In Algorithm 1, the selected integration interval T is different from the traditional IRL Bellman equation in (14). Equation (14) yields reinforcement signals in a continuous periodic interval time. However, the ETC-based triggering interval \(T_{q}=t_{q+1}-t_{q}\) is variable, and the event obtains new jump dynamics at different triggering integral instants. The implementation of the controller without periodic update law is determined by the triggering condition (or rule) in the event generator, which is the key to achieving ETC.

If a triggering error violates a designed event-triggered condition, an event occurs and obtains a new sampling state. Transmit the collected signal to the controller to generate a new control law at the triggering instant \(t_{q}\). In flow dynamics, that is, during the interval time \(t\in (t_{q}, t_{q+1})\) is not triggered. The sampling signal of the system comes from the sampling state stored in the zero-order hold (ZOH) at the last triggering instant and remains within the interval time. Therefore, the control law is obtained in the form of continuous segmented signals as follows

$$\begin{aligned} \begin{aligned} u^{*}(t)= \left\{ \begin{array}{*{10}{l}} -\alpha \Theta \Big (\frac{1}{2\alpha }R^{-1}G ^{{\textsf{T}}}({\hat{\xi }}_{q}) ) \nabla V^{*}({\hat{\xi }}_{q})\Big )+\beta , \ \ t\in [t_{q},t_{q+1})\\ u^{*}({\hat{\xi }}_{q+1}), \qquad \qquad \qquad \qquad \qquad \quad \ \ \ \, t = t_{q+1}\\ \end{array} \right. \\ \end{aligned} \end{aligned}$$
(19)

# Extracted material

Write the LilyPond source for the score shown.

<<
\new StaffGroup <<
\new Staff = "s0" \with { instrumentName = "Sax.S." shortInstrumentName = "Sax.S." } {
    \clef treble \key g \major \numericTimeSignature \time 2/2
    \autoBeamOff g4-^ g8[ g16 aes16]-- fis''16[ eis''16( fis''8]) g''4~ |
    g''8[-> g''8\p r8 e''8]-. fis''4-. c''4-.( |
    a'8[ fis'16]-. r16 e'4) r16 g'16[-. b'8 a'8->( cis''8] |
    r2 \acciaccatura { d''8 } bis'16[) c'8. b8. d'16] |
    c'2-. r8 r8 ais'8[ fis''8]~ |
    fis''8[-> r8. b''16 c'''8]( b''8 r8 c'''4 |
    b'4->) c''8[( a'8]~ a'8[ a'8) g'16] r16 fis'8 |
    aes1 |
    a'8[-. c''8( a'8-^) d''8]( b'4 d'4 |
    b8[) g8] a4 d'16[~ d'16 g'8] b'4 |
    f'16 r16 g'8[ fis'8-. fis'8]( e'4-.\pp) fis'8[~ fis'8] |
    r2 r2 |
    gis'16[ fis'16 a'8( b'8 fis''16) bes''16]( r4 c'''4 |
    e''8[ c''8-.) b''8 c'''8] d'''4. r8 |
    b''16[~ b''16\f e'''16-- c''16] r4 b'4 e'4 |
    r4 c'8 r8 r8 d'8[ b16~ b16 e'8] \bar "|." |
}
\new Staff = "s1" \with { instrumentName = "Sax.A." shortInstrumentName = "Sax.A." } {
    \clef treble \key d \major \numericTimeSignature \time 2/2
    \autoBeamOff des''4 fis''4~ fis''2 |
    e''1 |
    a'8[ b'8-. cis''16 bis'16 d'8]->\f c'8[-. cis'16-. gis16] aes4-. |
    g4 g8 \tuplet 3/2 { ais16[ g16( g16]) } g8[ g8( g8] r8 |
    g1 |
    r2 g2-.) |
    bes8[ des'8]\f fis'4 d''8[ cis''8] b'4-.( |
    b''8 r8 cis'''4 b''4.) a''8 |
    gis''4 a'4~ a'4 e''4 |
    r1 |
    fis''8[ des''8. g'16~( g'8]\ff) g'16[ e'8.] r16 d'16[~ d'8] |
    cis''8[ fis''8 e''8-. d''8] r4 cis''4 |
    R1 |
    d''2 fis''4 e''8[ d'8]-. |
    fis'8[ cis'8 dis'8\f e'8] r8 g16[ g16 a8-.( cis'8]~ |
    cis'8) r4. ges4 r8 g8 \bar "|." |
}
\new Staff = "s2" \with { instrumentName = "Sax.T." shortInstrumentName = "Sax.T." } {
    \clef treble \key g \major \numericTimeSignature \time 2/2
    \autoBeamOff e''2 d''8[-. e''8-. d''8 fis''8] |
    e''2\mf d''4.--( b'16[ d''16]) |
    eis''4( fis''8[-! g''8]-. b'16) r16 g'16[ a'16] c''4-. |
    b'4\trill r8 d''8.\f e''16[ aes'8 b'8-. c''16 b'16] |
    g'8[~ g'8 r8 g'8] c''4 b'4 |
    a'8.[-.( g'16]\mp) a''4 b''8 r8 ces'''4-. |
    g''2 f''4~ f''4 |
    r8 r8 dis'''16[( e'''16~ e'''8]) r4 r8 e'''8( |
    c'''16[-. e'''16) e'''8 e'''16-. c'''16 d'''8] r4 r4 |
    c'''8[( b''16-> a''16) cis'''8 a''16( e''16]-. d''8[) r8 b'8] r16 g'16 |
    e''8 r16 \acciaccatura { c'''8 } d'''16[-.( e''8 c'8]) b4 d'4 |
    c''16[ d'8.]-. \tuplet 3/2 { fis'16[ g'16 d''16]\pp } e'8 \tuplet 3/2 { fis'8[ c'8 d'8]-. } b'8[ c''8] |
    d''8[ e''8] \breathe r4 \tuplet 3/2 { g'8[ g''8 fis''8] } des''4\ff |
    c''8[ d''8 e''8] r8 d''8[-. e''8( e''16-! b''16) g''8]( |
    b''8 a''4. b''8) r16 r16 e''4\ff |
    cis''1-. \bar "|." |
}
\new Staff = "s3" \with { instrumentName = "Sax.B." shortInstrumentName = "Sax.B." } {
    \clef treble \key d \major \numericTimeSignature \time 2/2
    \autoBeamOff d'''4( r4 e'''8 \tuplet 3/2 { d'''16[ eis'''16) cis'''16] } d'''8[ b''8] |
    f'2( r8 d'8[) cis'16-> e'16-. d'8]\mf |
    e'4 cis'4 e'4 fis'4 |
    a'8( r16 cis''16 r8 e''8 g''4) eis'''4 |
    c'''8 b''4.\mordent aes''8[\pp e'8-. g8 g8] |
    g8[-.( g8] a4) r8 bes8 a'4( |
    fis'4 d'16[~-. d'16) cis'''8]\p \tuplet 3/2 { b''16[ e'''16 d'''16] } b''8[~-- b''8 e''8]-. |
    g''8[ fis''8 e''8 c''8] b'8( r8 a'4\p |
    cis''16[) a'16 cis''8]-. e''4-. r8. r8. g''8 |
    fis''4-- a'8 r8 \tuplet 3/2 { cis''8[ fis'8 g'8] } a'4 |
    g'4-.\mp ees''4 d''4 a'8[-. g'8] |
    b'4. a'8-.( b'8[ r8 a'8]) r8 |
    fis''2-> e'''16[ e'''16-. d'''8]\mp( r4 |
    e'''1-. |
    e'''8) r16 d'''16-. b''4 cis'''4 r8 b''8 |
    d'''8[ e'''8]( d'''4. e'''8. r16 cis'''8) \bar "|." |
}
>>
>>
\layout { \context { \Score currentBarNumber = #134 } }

# Task directions
Using the excerpt on event-triggered control, answer each question on its own line, marked (a), (b) and (c).
(a) What determines how the controller is implemented without a periodic update law?
(b) What happens when a triggering error violates a designed event-triggered condition?
(c) Where does the system's sampling signal come from during the interval time?
The lines have no role in this exercise.

# Solved problem
(a) The triggering condition (or rule) in the event generator.
(b) An event occurs and obtains a new sampling state.
(c) From the sampling state stored in the zero-order hold (ZOH) at the last triggering instant.